• Data in this exercise:
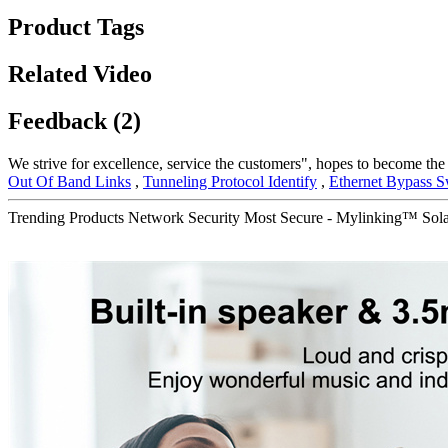
Product Tags
Related Video
Feedback (2)
We strive for excellence, service the customers", hopes to become the
Out Of Band Links
,
Tunneling Protocol Identify
,
Ethernet Bypass S
Trending Products Network Security Most Secure - Mylinking™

• Problem: The answer must be the full set of records, repeated exactly, with no pictures.

• Expected output:
Product Tags
Related Video
Feedback (2)
We strive for excellence, service the customers", hopes to become the
Out Of Band Links
,
Tunneling Protocol Identify
,
Ethernet Bypass S
Trending Products Network Security Most Secure - Mylinking™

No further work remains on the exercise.